Assignment → Every line in the records below that holds "defining" must be identified and copied.

Data excerpts →
════════════════

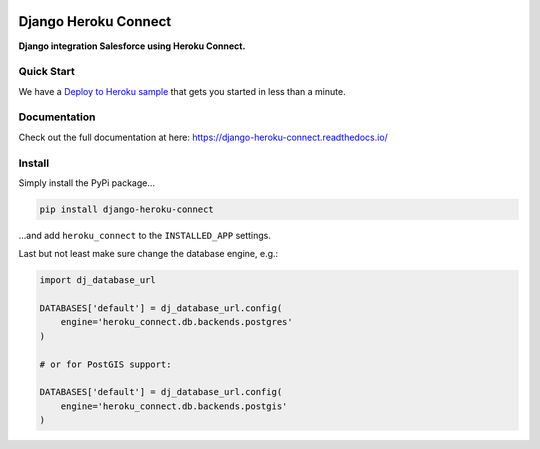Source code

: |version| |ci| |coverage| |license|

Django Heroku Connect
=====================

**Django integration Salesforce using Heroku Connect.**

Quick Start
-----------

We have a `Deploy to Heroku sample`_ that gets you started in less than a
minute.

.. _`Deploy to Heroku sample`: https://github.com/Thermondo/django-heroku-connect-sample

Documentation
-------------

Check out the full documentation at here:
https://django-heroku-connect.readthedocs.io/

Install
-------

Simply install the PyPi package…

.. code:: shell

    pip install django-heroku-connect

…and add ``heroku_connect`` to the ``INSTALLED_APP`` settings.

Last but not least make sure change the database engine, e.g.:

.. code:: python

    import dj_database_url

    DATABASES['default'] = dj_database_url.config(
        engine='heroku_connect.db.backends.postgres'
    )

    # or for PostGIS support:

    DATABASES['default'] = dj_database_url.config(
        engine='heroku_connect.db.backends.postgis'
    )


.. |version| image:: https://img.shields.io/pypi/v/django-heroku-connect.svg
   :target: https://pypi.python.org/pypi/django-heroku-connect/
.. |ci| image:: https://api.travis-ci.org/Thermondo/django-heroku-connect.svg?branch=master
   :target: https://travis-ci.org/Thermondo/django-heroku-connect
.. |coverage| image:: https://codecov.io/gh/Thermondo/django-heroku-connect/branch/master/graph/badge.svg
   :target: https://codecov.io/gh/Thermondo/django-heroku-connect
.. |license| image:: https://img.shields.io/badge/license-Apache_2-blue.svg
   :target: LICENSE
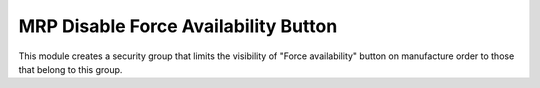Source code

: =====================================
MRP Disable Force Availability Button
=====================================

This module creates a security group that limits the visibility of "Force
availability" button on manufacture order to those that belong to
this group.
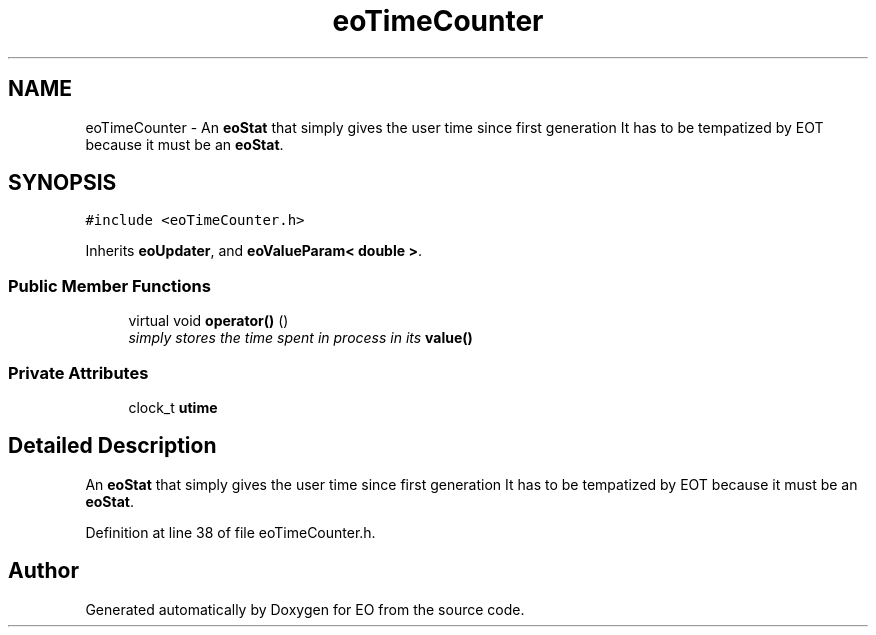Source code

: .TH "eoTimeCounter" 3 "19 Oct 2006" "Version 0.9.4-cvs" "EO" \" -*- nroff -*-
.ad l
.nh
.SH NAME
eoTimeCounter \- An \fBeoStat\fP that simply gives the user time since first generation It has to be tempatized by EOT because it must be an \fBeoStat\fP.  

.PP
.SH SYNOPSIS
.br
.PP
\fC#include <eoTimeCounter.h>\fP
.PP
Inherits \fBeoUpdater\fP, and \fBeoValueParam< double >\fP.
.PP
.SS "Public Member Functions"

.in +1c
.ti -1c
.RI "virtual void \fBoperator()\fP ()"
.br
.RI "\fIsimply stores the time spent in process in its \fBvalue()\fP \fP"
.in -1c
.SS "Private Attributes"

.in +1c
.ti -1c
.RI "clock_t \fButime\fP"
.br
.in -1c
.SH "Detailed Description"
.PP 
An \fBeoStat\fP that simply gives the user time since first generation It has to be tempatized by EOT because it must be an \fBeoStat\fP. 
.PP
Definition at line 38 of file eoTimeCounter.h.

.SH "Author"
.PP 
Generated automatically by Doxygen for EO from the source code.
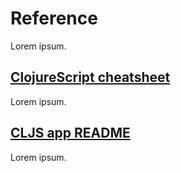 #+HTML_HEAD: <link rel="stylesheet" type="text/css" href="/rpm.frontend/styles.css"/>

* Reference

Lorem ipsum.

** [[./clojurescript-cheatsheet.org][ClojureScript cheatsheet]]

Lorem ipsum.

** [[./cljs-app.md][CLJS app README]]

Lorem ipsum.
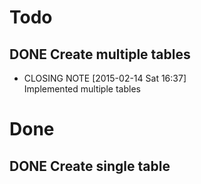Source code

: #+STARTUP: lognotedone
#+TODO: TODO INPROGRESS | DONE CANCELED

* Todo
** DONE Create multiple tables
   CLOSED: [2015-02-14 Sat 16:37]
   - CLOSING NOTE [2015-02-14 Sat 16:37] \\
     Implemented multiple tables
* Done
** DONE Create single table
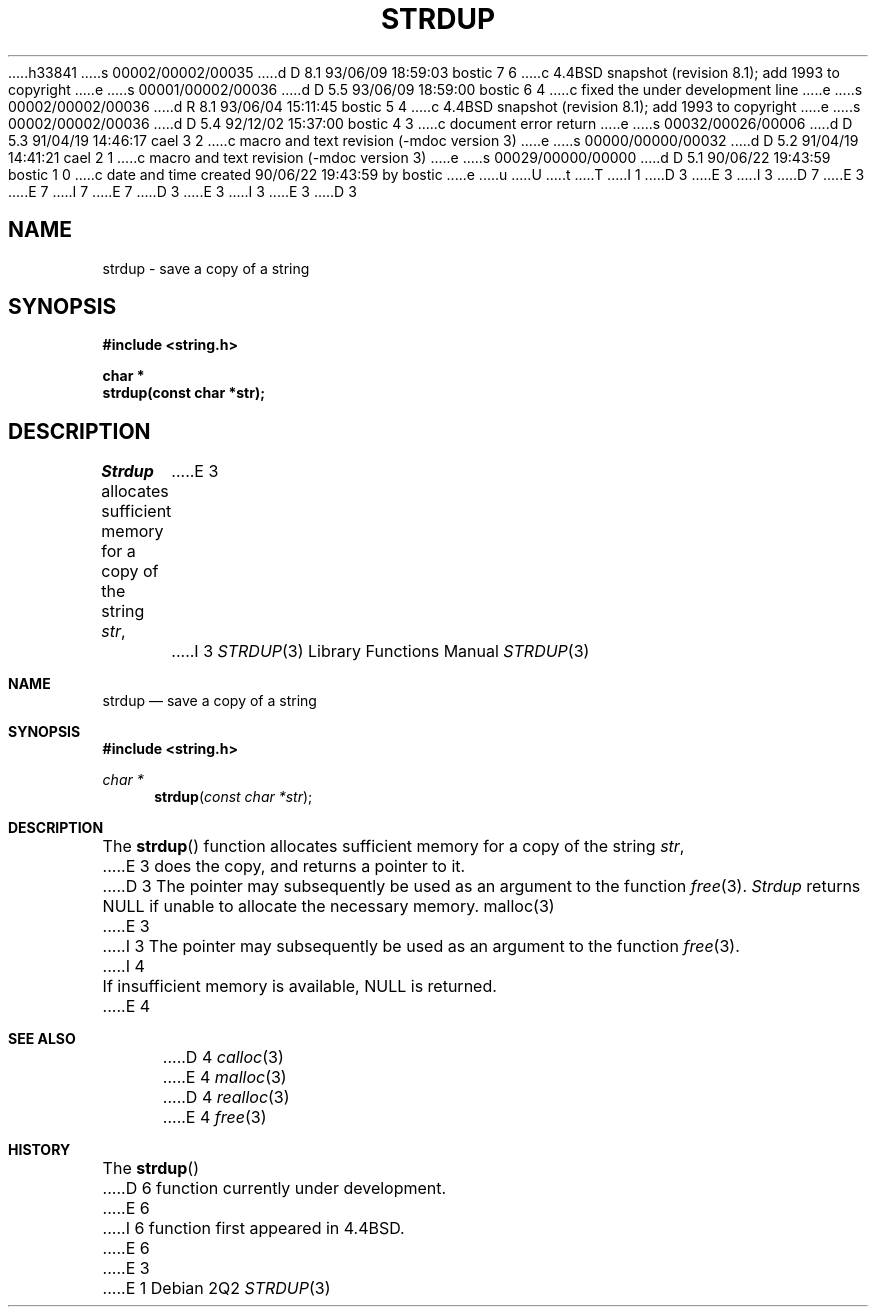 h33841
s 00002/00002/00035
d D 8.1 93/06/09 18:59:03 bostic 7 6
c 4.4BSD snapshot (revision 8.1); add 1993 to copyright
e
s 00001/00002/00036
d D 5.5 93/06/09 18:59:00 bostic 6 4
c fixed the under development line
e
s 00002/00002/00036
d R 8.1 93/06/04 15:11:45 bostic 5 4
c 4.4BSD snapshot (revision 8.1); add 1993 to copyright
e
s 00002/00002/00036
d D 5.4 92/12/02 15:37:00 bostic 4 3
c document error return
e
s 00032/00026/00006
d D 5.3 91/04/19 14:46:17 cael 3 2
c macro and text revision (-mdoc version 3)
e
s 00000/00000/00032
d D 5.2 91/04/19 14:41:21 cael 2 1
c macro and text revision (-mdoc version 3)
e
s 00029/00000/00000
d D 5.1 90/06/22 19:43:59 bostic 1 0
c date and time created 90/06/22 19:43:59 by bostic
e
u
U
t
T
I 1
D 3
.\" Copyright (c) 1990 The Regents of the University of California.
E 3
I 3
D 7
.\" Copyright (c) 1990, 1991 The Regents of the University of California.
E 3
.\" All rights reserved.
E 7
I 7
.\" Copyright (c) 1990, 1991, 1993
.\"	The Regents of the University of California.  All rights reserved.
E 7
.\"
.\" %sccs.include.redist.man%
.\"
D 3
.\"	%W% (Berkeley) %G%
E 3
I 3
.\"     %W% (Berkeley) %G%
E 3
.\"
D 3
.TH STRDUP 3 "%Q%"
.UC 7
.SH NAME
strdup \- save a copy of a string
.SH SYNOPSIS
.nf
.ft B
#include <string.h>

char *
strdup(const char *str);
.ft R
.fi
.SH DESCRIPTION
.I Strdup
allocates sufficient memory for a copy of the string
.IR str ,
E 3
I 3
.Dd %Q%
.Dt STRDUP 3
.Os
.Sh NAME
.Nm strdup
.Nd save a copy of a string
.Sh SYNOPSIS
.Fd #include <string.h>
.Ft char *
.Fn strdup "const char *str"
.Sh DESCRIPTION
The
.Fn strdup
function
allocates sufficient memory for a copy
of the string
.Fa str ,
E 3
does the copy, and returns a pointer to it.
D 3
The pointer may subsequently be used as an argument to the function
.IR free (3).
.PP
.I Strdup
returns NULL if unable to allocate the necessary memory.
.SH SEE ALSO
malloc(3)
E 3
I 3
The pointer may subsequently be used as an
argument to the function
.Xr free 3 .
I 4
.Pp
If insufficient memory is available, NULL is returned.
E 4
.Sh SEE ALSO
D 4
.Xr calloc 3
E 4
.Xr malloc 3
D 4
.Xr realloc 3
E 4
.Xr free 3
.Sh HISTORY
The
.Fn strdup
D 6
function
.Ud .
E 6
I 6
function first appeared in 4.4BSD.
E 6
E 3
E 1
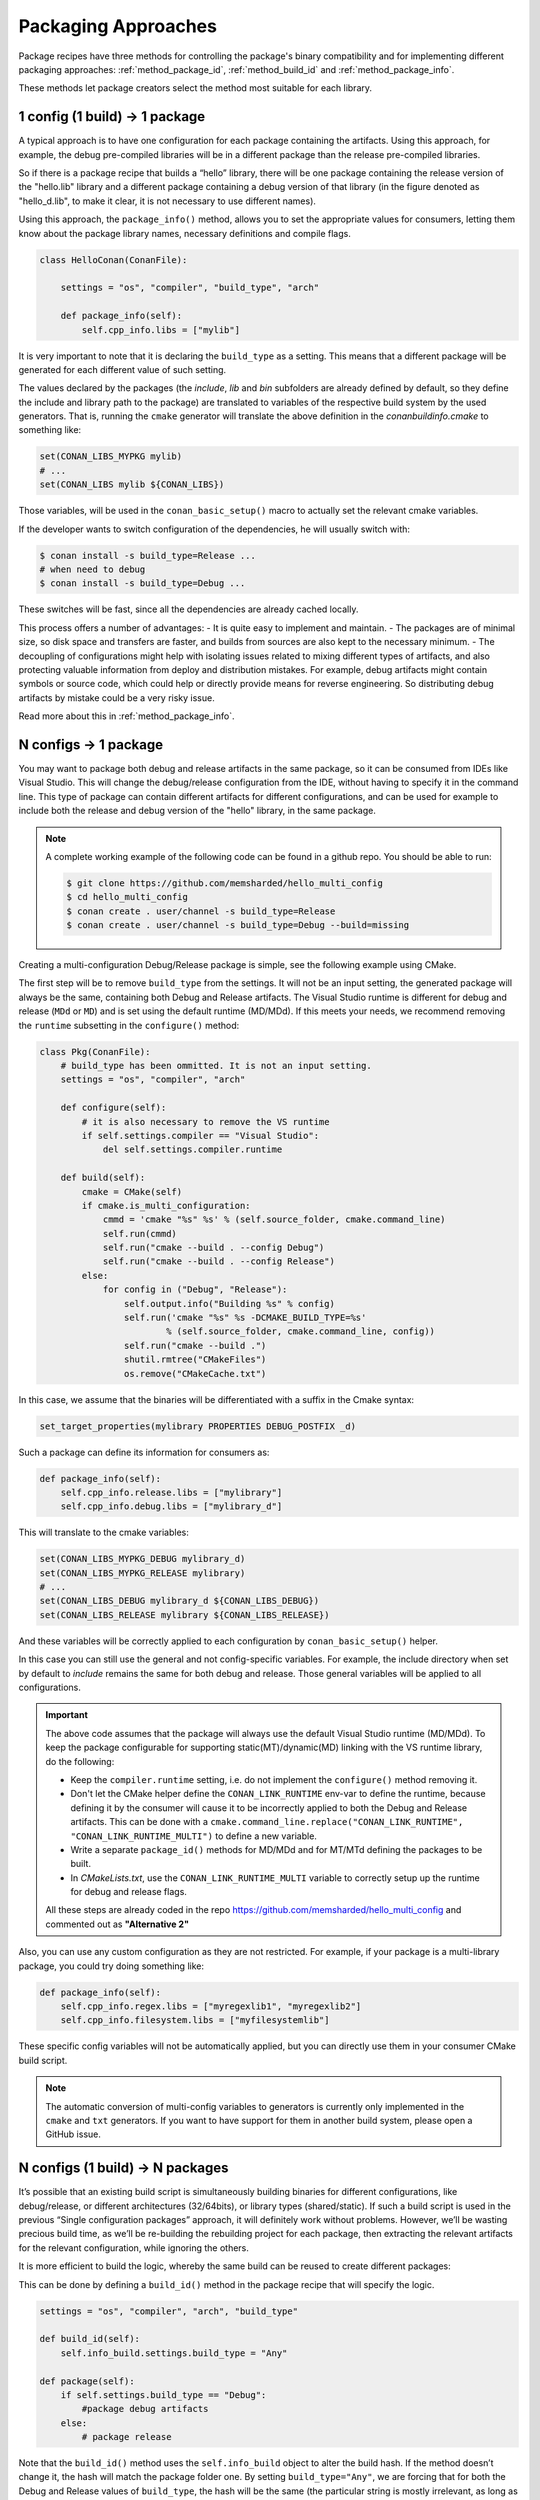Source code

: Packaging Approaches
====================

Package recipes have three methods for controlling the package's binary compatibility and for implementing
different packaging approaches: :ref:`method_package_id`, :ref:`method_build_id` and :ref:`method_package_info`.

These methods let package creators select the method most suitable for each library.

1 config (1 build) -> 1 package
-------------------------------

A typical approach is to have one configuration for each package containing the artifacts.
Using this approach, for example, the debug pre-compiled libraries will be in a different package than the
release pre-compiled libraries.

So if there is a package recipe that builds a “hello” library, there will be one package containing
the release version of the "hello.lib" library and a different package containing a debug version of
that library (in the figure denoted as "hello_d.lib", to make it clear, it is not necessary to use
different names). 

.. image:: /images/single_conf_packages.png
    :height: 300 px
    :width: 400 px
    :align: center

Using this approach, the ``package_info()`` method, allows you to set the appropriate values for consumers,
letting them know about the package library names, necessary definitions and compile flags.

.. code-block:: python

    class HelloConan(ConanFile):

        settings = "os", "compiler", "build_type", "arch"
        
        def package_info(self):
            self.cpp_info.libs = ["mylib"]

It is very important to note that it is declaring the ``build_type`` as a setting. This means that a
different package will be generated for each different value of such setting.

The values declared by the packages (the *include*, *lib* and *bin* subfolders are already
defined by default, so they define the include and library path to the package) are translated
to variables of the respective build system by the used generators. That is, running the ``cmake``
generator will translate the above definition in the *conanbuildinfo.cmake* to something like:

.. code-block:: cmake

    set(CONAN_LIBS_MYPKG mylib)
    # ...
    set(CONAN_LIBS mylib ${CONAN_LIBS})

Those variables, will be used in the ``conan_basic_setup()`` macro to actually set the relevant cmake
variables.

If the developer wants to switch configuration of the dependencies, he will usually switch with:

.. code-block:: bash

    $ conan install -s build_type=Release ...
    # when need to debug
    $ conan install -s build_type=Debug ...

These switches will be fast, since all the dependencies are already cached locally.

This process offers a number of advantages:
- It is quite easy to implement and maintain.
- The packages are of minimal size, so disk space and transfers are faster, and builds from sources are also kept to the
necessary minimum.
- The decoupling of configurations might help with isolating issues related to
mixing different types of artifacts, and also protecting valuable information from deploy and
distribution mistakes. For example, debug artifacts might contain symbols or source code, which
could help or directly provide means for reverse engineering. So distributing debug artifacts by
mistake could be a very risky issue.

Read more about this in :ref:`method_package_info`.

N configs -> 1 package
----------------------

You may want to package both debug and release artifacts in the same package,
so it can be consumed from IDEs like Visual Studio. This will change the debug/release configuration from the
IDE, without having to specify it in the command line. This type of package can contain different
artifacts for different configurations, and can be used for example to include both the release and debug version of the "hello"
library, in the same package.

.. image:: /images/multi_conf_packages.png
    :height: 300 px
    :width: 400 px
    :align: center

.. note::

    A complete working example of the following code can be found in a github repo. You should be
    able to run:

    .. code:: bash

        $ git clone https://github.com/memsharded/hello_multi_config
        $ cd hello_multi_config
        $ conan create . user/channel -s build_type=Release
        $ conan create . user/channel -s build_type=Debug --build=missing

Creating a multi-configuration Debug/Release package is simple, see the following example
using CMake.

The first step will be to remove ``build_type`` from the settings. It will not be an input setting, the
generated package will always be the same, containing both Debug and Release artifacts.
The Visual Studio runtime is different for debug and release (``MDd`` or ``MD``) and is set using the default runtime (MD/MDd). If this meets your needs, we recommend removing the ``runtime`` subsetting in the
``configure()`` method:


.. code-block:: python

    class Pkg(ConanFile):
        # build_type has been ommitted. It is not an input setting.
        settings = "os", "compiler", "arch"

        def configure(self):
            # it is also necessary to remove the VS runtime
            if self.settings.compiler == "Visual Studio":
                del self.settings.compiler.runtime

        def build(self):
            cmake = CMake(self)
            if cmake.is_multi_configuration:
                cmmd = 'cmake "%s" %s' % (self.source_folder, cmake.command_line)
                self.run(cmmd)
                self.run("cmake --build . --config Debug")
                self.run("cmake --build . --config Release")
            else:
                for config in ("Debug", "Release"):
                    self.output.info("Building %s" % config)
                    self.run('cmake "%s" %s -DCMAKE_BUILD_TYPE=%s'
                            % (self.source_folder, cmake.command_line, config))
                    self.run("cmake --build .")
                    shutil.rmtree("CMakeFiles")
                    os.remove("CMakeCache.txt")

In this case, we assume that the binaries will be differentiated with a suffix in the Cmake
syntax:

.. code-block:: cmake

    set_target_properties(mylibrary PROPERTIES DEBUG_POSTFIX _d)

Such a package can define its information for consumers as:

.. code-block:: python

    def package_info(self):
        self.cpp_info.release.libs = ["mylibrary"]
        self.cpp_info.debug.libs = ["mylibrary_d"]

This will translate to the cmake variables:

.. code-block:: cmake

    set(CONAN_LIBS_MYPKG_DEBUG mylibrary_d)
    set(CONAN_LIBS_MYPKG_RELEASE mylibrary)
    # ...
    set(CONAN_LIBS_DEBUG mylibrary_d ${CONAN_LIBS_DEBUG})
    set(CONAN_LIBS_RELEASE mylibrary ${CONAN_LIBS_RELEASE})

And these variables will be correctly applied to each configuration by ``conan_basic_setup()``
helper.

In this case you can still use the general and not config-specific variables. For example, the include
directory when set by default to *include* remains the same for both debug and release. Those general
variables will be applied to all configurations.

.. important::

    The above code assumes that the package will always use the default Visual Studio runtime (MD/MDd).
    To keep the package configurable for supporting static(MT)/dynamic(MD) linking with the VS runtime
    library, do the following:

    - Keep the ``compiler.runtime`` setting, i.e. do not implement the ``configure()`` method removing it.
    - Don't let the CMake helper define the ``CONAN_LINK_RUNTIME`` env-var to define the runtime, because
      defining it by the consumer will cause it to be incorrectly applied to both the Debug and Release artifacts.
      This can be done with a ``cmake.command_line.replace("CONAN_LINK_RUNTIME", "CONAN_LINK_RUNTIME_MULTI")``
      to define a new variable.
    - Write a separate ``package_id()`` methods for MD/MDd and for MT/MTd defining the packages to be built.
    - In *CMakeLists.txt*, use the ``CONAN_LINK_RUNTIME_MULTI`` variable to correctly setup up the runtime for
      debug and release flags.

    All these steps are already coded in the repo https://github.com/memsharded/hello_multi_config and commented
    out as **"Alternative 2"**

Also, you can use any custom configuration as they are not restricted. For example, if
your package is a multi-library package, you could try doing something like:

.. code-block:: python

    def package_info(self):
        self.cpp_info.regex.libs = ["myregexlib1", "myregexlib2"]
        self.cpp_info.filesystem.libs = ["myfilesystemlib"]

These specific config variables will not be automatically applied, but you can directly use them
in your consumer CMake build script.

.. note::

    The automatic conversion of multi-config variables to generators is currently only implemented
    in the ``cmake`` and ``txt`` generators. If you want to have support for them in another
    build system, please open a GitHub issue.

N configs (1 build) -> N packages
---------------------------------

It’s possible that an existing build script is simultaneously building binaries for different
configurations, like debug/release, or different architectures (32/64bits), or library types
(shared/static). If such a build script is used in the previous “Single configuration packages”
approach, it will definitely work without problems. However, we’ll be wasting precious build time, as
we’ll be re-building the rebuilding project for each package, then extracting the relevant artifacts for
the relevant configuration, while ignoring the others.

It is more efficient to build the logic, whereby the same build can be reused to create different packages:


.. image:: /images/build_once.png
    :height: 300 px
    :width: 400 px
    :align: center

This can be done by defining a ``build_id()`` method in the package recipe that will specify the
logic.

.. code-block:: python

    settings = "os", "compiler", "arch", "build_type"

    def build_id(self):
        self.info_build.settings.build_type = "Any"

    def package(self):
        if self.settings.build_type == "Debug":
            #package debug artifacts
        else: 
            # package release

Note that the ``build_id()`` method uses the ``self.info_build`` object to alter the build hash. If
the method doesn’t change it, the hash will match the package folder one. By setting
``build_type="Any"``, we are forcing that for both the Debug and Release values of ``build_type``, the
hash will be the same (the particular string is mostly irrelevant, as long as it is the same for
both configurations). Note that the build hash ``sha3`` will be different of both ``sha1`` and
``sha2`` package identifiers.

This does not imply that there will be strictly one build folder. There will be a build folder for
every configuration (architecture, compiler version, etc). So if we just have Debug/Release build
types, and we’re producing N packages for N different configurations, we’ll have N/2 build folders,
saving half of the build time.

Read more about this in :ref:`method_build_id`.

════════════════

Exercise answer →
      defining it by the consumer will cause it to be incorrectly applied to both the Debug and Release artifacts.
    - Write a separate ``package_id()`` methods for MD/MDd and for MT/MTd defining the packages to be built.
This can be done by defining a ``build_id()`` method in the package recipe that will specify the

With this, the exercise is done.